### Task statement
Begin at the line containing "right back paw: (336, 852)" in the data below and go on through the line containing "left knee: (756, 978)", repeating each line exactly; include both ends and no other line.

━━━━━ Source records

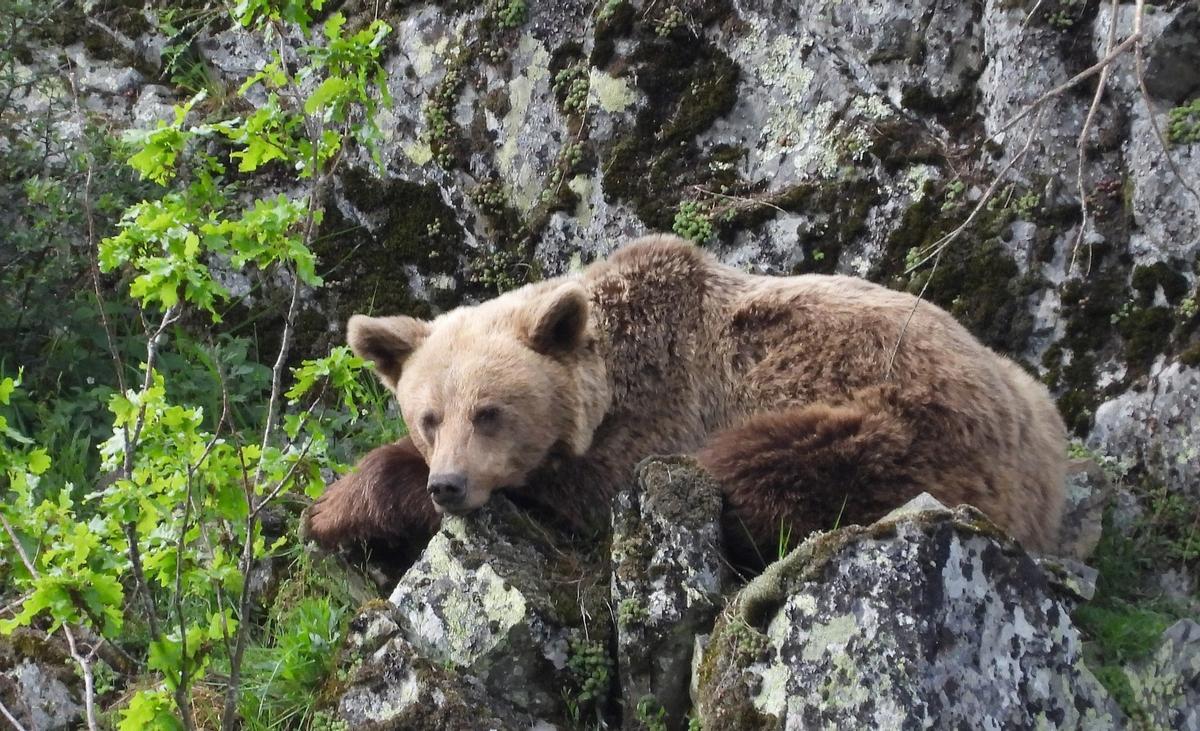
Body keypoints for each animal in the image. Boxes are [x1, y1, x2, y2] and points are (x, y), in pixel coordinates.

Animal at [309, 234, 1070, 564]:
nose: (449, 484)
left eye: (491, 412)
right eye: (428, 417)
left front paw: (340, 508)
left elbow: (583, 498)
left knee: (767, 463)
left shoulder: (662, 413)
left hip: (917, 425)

━━━━━━━━━━
━━━━━ Source records

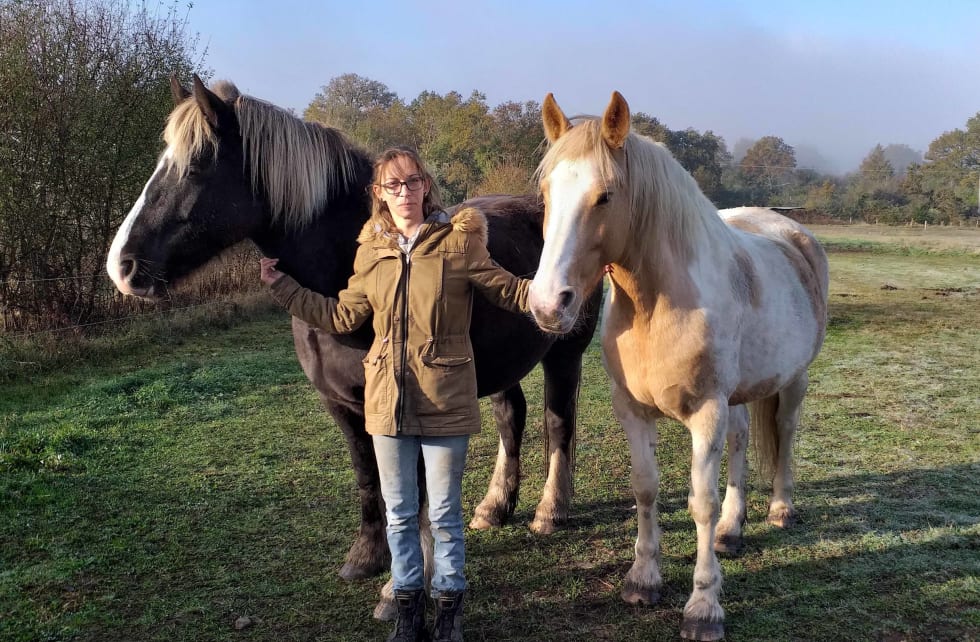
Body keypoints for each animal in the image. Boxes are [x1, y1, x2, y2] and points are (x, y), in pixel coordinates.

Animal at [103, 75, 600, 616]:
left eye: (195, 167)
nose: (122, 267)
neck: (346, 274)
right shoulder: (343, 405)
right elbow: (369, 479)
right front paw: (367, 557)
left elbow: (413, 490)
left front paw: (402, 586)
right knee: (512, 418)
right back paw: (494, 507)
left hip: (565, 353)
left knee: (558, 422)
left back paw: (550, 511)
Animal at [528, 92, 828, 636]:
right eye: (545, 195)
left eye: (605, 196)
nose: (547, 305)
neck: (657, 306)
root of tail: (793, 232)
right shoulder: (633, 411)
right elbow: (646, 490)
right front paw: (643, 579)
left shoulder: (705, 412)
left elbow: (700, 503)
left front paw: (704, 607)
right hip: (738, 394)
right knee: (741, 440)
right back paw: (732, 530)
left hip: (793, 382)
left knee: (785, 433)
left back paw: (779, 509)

━━━━━━━━━━
━━━━━ Source records

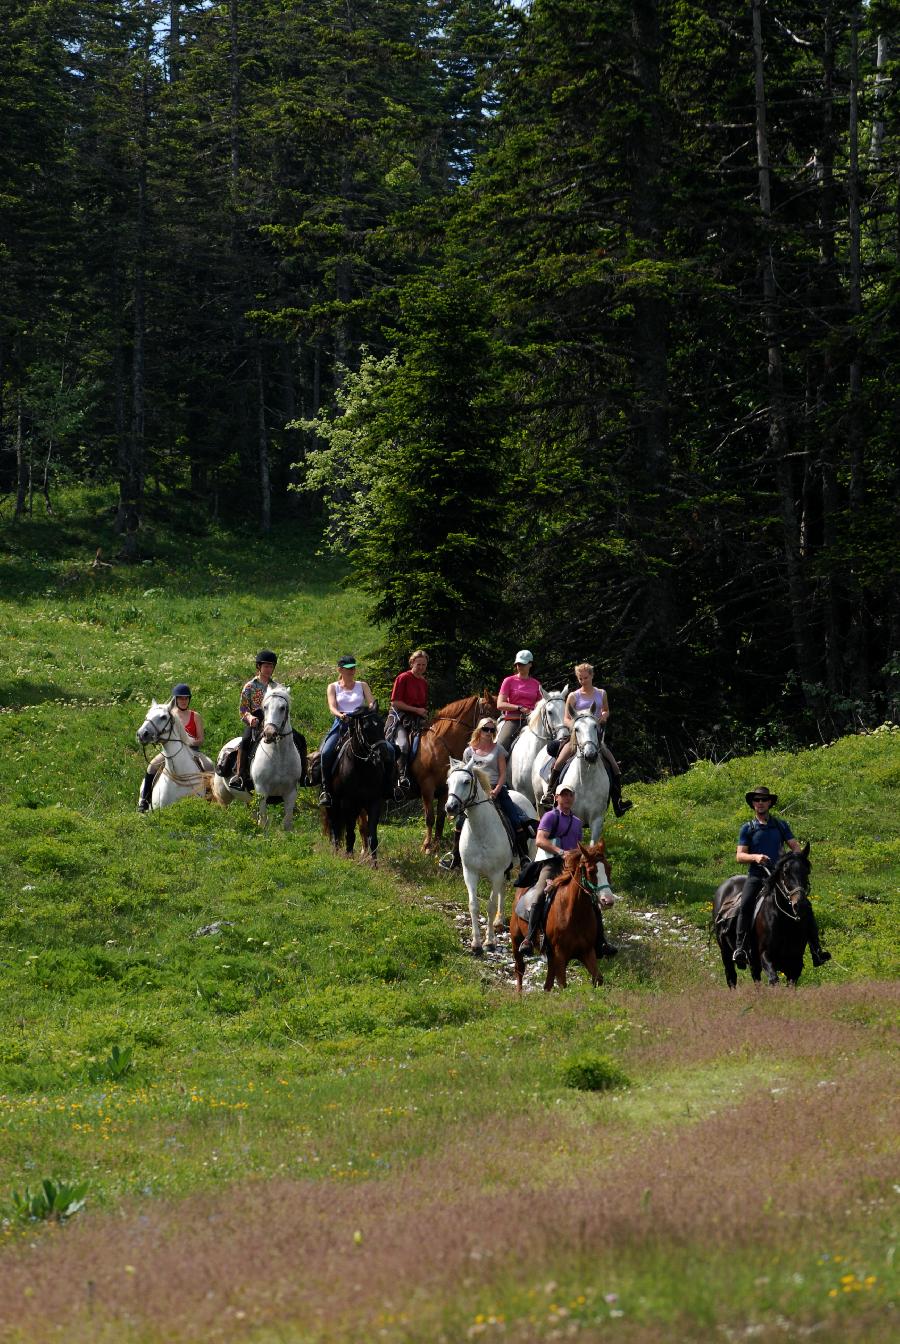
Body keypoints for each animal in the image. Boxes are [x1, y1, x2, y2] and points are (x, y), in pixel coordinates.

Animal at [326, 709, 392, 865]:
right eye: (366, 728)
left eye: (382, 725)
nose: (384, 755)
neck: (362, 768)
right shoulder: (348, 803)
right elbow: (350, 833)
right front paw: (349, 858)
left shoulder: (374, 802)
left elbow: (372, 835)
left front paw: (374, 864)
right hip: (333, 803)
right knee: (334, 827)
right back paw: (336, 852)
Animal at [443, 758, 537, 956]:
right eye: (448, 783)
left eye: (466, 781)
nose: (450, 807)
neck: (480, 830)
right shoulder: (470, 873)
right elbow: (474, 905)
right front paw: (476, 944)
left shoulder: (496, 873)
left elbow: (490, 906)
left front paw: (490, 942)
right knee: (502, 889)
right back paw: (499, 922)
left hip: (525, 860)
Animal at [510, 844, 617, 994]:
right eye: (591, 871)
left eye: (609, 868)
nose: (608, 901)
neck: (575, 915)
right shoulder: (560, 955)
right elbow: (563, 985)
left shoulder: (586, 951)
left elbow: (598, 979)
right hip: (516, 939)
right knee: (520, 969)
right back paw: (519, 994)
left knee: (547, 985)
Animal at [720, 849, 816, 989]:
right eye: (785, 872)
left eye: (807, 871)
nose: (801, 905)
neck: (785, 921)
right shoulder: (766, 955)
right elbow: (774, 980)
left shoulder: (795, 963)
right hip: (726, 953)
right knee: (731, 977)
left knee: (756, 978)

━━━━━━━━━━

### Output below
right back paw: (336, 852)
Animal at [443, 758, 537, 956]:
right eye: (448, 783)
left eye: (466, 781)
nose: (450, 807)
neck: (480, 830)
right shoulder: (470, 873)
right elbow: (474, 905)
right front paw: (476, 944)
left shoulder: (496, 873)
left elbow: (490, 906)
left front paw: (490, 942)
right knee: (502, 889)
right back paw: (499, 922)
left hip: (525, 860)
Animal at [510, 844, 617, 994]:
right eye: (591, 871)
left eye: (609, 868)
nose: (608, 901)
neck: (575, 915)
right shoulder: (560, 955)
right elbow: (563, 985)
left shoulder: (586, 951)
left elbow: (598, 979)
right hip: (516, 939)
right knee: (520, 969)
right back paw: (519, 994)
left knee: (547, 985)
Animal at [720, 849, 816, 989]:
right eye: (785, 872)
left eye: (807, 871)
nose: (801, 905)
neck: (785, 921)
right shoulder: (766, 955)
right elbow: (774, 980)
left shoulder: (795, 963)
right hip: (726, 953)
right knee: (731, 977)
left knee: (756, 978)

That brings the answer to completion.